**ABOUT THIS EXERCISE**
Restate the lines of the material below word for word, from the first through the one containing "Quảng Ngãi giường", and include nothing else; pictures stay out.
*** EXERCISE INPUTS ***
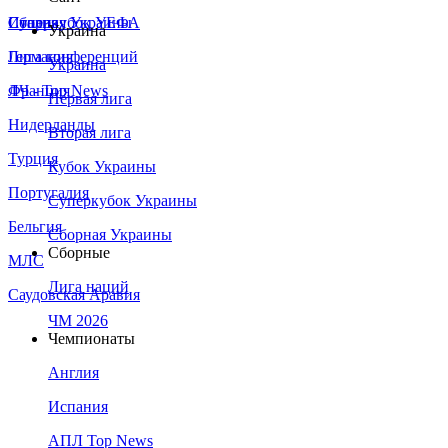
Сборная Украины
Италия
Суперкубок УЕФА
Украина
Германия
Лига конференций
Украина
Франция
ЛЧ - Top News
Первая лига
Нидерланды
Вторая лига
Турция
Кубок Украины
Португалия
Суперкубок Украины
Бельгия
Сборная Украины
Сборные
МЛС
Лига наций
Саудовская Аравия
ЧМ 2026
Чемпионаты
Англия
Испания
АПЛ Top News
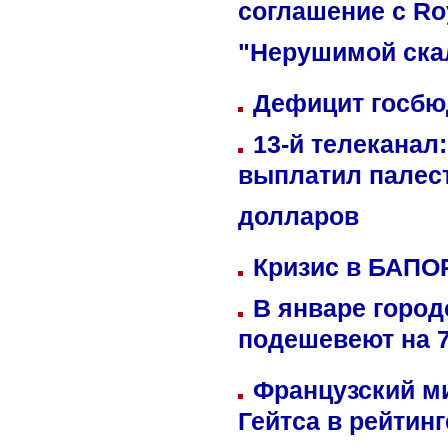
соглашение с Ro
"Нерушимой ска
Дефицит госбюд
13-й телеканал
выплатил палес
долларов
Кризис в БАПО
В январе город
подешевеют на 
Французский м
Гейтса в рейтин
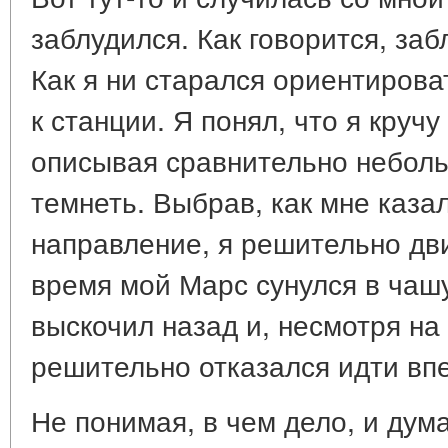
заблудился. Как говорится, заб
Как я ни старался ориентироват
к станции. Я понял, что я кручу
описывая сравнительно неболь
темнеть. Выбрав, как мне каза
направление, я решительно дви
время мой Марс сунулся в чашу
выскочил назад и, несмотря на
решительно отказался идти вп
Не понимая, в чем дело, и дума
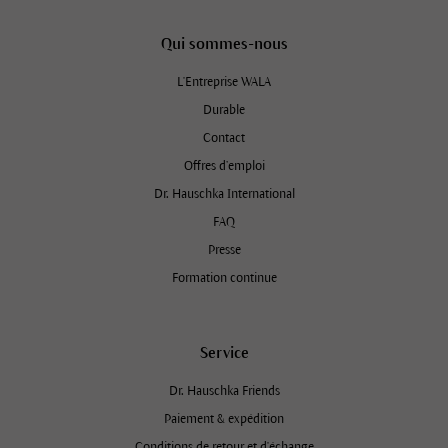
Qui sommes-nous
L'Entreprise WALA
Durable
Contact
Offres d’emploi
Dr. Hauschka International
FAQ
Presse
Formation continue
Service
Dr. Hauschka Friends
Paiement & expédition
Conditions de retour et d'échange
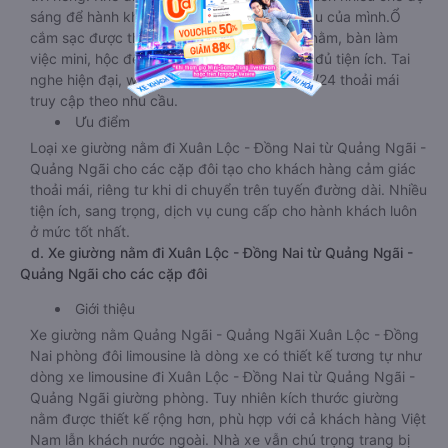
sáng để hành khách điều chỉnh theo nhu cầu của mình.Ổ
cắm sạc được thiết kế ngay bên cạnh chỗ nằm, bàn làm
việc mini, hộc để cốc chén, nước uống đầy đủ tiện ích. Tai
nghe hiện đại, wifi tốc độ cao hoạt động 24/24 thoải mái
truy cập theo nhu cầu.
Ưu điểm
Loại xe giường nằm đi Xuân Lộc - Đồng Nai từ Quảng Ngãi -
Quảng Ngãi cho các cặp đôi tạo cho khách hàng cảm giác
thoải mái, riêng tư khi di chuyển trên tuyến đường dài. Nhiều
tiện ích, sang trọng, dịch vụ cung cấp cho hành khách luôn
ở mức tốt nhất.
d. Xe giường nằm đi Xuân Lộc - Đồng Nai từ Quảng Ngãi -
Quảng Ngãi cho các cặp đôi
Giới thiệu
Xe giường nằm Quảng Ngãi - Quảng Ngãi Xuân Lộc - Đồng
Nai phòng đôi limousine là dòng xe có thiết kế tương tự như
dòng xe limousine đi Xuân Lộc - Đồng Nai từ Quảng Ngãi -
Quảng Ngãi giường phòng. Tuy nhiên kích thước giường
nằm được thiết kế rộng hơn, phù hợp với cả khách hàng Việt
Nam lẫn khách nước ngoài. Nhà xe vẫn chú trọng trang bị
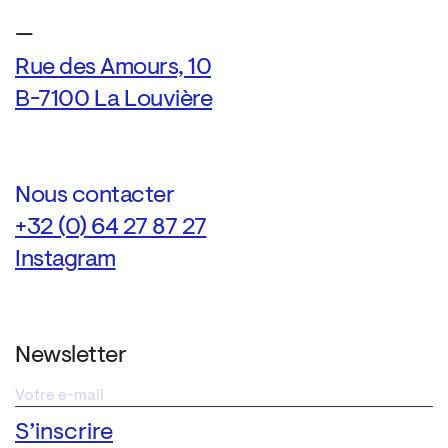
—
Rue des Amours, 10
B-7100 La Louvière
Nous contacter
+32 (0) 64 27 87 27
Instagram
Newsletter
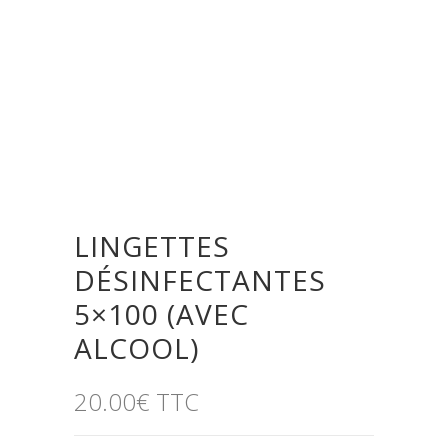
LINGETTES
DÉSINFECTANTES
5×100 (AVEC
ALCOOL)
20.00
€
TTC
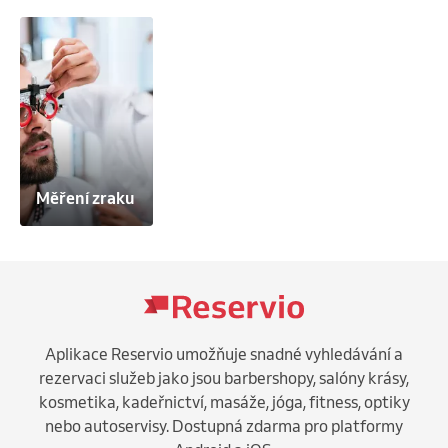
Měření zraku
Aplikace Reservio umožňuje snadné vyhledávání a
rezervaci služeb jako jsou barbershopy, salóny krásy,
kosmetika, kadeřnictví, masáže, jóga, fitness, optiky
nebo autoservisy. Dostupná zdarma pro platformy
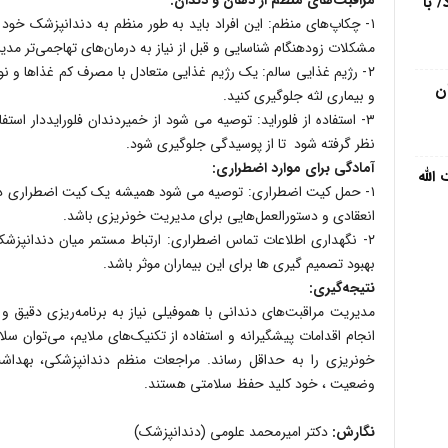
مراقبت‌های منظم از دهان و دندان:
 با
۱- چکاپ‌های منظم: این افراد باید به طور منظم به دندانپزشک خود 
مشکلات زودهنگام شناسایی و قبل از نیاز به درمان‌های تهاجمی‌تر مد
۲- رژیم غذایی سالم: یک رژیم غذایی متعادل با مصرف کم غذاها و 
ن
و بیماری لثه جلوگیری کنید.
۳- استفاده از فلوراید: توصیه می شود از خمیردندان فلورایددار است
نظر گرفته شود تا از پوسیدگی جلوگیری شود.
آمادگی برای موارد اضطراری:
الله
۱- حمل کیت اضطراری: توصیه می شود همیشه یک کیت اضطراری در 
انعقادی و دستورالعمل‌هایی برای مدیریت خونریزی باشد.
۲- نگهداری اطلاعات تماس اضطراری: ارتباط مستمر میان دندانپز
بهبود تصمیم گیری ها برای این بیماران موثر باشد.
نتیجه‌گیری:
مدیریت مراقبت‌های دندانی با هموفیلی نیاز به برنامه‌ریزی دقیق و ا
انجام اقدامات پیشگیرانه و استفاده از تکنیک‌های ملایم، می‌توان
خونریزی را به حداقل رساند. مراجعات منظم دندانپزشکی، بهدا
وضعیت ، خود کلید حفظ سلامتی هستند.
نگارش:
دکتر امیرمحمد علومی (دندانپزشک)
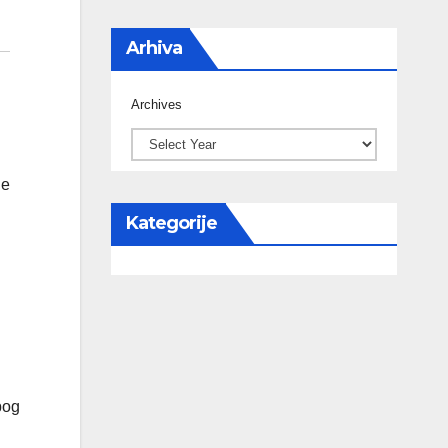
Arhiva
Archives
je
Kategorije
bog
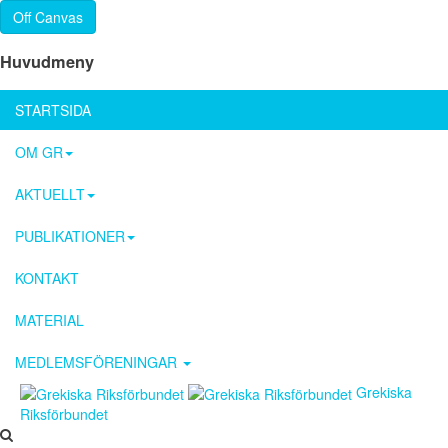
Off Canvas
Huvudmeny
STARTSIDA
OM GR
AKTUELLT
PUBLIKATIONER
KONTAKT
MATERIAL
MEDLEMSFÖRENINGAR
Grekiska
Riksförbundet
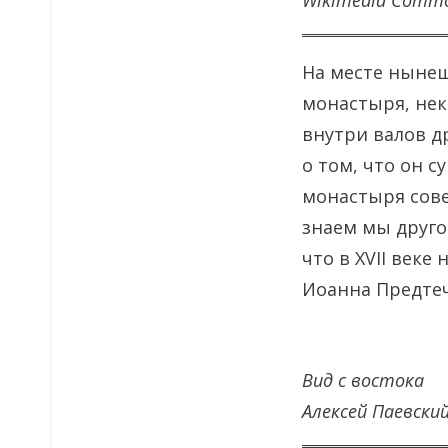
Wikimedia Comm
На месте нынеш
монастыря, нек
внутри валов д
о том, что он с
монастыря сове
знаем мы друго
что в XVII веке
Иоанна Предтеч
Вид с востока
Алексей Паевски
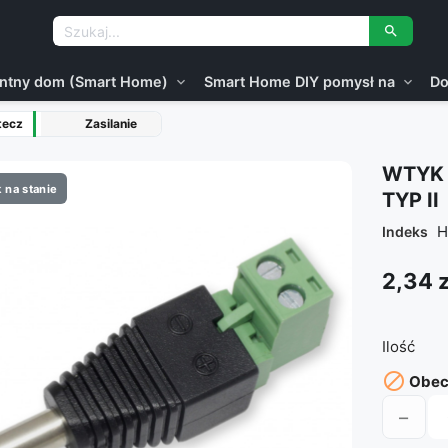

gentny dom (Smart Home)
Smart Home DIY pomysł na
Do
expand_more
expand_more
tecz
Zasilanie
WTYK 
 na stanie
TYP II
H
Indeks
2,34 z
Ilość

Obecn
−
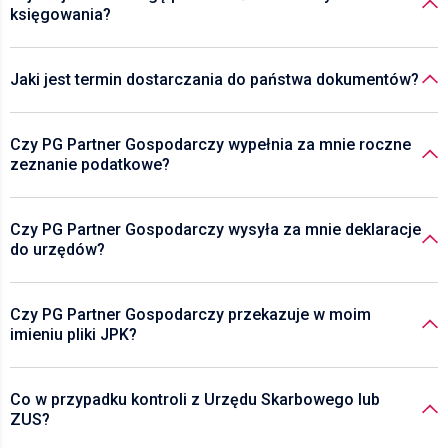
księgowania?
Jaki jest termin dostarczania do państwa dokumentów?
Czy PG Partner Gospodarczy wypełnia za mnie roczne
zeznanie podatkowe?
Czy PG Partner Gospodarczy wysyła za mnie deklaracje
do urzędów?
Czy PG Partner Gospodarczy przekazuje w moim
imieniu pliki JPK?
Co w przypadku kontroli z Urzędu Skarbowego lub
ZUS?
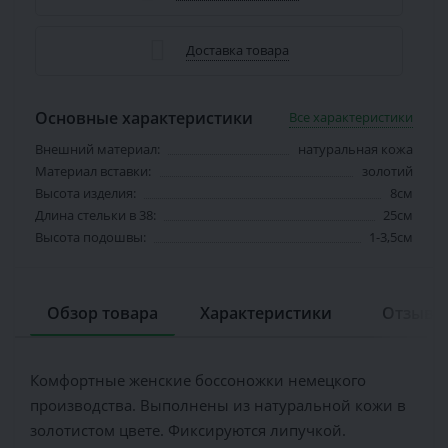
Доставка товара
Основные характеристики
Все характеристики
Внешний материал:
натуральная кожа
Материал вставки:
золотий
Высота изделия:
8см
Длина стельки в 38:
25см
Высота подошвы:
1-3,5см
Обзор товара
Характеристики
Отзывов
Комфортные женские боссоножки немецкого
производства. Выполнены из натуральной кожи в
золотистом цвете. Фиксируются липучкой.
*** End of EXERCISE INPUTS ***
**THE ANSWER**
Сборная Украины
Италия
Суперкубок УЕФА
Украина
Германия
Лига конференций
Украина
Франция
ЛЧ - Top News
Первая лига
Нидерланды
Вторая лига
Турция
Кубок Украины
Португалия
Суперкубок Украины
Бельгия
Сборная Украины
Сборные
МЛС
Лига наций
Саудовская Аравия
ЧМ 2026
Чемпионаты
Англия
Испания
АПЛ Top News
соглашение с Ro
"Нерушимой ска
Дефицит госбюд
13-й телеканал
выплатил палес
долларов
Кризис в БАПО
В январе город
подешевеют на 
Французский м
Гейтса в рейтин
заблудился. Как говорится, заб
Как я ни старался ориентироват
к станции. Я понял, что я кручу
описывая сравнительно неболь
темнеть. Выбрав, как мне каза
направление, я решительно дви
время мой Марс сунулся в чашу
выскочил назад и, несмотря на
решительно отказался идти вп
Не понимая, в чем дело, и дума
Qui sommes-nous
L'Entreprise WALA
Durable
Contact
Offres d’emploi
Dr. Hauschka International
FAQ
Presse
Formation continue
Service
Dr. Hauschka Friends
Paiement & expédition
Conditions de retour et d'échange
sáng để hành khách điều chỉnh theo nhu cầu của mình.Ổ
cắm sạc được thiết kế ngay bên cạnh chỗ nằm, bàn làm
việc mini, hộc để cốc chén, nước uống đầy đủ tiện ích. Tai
nghe hiện đại, wifi tốc độ cao hoạt động 24/24 thoải mái
truy cập theo nhu cầu.
Ưu điểm
Loại xe giường nằm đi Xuân Lộc - Đồng Nai từ Quảng Ngãi -
Quảng Ngãi cho các cặp đôi tạo cho khách hàng cảm giác
thoải mái, riêng tư khi di chuyển trên tuyến đường dài. Nhiều
tiện ích, sang trọng, dịch vụ cung cấp cho hành khách luôn
ở mức tốt nhất.
d. Xe giường nằm đi Xuân Lộc - Đồng Nai từ Quảng Ngãi -
Quảng Ngãi cho các cặp đôi
Giới thiệu
Xe giường nằm Quảng Ngãi - Quảng Ngãi Xuân Lộc - Đồng
Nai phòng đôi limousine là dòng xe có thiết kế tương tự như
dòng xe limousine đi Xuân Lộc - Đồng Nai từ Quảng Ngãi -
Quảng Ngãi giường phòng. Tuy nhiên kích thước giường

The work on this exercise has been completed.